- [What you will do] Quote verbatim the stretch of the items from the line containing "genus: Adenophyllum" through the line containing "collection date as typed: Transcribed d/m/y: 7/4/92", with both of those lines included.

- [Data in this exercise]
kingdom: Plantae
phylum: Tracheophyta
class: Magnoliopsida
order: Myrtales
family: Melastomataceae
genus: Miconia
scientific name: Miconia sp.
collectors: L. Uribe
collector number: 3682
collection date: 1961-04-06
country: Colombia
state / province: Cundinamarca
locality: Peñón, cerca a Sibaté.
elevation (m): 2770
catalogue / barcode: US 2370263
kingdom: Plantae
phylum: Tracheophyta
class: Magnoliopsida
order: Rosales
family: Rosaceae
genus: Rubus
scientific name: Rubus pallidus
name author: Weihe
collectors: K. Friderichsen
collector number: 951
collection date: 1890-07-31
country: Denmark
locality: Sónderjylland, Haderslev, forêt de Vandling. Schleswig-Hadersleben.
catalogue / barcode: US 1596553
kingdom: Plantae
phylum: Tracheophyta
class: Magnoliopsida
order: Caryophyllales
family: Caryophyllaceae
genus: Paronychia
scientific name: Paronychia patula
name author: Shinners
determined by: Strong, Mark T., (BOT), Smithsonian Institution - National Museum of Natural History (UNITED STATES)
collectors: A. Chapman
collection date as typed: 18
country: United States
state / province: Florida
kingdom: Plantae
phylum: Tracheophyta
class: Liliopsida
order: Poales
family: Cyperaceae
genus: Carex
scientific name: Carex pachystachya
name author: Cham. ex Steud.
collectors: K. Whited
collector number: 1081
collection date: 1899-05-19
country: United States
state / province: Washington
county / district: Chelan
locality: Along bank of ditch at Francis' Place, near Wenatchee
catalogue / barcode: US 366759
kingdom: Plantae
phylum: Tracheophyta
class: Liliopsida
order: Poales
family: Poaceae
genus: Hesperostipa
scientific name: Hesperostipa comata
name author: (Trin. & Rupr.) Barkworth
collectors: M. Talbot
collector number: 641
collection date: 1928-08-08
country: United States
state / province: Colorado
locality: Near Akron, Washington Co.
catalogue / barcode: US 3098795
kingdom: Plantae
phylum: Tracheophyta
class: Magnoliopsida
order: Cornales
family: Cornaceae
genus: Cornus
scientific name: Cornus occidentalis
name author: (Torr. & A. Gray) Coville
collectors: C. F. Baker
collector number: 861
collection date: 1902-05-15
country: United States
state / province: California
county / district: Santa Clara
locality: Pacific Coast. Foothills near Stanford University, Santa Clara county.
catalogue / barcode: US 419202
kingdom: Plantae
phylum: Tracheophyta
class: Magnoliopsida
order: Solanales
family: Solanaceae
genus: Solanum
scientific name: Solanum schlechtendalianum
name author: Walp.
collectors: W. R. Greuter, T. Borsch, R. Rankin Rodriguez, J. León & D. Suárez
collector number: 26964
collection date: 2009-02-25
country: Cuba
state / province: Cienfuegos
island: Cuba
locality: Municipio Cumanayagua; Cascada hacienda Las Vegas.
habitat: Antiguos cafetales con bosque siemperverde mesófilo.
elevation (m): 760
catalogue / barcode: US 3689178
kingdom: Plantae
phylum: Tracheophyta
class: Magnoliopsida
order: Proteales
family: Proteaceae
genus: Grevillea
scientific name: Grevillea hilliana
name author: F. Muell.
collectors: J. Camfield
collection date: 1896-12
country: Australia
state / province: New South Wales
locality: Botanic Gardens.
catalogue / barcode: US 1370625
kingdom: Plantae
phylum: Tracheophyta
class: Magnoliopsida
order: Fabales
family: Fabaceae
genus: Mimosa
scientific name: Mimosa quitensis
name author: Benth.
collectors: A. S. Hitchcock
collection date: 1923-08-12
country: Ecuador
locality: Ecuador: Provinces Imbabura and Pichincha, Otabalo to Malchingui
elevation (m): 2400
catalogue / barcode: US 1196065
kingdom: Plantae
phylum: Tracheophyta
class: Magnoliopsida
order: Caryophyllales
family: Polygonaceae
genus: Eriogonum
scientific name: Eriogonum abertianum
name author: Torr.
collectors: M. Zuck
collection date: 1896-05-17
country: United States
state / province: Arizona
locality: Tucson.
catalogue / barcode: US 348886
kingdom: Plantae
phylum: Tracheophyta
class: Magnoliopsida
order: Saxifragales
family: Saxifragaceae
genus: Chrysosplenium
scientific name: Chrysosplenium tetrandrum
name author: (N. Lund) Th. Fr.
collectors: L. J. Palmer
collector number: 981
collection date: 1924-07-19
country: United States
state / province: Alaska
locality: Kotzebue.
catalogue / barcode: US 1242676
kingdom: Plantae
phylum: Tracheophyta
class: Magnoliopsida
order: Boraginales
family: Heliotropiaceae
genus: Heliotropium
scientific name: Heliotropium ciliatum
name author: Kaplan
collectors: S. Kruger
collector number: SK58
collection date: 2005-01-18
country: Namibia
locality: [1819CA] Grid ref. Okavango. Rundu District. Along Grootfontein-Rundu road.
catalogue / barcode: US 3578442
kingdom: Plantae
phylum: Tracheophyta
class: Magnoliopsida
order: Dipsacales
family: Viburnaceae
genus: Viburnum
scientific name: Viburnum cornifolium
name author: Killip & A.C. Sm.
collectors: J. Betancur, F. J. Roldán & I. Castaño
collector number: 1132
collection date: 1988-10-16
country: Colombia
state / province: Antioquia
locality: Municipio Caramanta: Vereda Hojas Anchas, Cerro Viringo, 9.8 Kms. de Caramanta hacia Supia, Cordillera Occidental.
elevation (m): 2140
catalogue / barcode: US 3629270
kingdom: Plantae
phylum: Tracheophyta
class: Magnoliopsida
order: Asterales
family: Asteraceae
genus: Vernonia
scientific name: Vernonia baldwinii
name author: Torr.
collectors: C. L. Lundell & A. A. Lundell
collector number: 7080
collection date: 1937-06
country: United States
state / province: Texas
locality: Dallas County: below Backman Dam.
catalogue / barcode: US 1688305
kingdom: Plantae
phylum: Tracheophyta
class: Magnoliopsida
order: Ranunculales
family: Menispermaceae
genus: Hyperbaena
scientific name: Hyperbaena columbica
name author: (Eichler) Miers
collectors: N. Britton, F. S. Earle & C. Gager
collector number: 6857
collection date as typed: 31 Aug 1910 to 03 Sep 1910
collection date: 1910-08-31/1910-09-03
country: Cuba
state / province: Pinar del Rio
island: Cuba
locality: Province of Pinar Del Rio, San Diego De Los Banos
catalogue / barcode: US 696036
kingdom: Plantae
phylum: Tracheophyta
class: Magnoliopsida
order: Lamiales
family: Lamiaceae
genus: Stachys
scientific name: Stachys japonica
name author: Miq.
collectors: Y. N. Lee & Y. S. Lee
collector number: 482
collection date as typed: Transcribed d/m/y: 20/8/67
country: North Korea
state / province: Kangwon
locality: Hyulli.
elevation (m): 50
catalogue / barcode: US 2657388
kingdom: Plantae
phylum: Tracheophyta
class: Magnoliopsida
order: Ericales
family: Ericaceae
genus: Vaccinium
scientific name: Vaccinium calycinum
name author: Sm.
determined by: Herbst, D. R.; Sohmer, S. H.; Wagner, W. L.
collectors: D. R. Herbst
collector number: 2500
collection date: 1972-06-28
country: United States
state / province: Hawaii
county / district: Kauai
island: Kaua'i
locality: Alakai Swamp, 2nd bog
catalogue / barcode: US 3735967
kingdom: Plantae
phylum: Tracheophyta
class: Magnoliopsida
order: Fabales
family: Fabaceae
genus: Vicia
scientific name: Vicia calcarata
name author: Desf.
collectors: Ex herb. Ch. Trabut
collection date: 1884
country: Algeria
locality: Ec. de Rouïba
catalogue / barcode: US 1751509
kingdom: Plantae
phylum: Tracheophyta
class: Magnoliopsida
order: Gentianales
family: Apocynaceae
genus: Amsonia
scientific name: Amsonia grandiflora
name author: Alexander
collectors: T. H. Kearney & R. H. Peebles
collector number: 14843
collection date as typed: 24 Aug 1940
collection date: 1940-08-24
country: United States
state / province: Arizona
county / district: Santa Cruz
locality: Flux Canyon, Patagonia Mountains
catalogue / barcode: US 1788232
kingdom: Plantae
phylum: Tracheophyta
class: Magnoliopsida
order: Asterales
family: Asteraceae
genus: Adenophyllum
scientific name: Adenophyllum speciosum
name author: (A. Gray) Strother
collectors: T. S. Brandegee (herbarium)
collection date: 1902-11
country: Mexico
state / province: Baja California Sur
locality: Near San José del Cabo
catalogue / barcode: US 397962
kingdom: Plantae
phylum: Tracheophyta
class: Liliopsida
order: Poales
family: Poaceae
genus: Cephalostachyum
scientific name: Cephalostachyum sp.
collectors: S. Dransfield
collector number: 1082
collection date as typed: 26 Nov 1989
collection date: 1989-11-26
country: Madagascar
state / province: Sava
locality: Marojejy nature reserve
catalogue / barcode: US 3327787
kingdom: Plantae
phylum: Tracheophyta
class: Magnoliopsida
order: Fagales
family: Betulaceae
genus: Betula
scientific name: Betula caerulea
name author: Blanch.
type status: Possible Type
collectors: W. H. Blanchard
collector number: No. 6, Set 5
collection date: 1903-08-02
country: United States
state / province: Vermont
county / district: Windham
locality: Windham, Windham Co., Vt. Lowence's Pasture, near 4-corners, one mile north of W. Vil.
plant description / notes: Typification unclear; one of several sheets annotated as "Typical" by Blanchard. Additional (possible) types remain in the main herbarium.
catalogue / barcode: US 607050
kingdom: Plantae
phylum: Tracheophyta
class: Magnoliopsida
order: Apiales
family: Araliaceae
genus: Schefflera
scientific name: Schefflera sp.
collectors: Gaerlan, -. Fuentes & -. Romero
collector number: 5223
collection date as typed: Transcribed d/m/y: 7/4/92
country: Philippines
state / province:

- [Answer for the task]
genus: Adenophyllum
scientific name: Adenophyllum speciosum
name author: (A. Gray) Strother
collectors: T. S. Brandegee (herbarium)
collection date: 1902-11
country: Mexico
state / province: Baja California Sur
locality: Near San José del Cabo
catalogue / barcode: US 397962
kingdom: Plantae
phylum: Tracheophyta
class: Liliopsida
order: Poales
family: Poaceae
genus: Cephalostachyum
scientific name: Cephalostachyum sp.
collectors: S. Dransfield
collector number: 1082
collection date as typed: 26 Nov 1989
collection date: 1989-11-26
country: Madagascar
state / province: Sava
locality: Marojejy nature reserve
catalogue / barcode: US 3327787
kingdom: Plantae
phylum: Tracheophyta
class: Magnoliopsida
order: Fagales
family: Betulaceae
genus: Betula
scientific name: Betula caerulea
name author: Blanch.
type status: Possible Type
collectors: W. H. Blanchard
collector number: No. 6, Set 5
collection date: 1903-08-02
country: United States
state / province: Vermont
county / district: Windham
locality: Windham, Windham Co., Vt. Lowence's Pasture, near 4-corners, one mile north of W. Vil.
plant description / notes: Typification unclear; one of several sheets annotated as "Typical" by Blanchard. Additional (possible) types remain in the main herbarium.
catalogue / barcode: US 607050
kingdom: Plantae
phylum: Tracheophyta
class: Magnoliopsida
order: Apiales
family: Araliaceae
genus: Schefflera
scientific name: Schefflera sp.
collectors: Gaerlan, -. Fuentes & -. Romero
collector number: 5223
collection date as typed: Transcribed d/m/y: 7/4/92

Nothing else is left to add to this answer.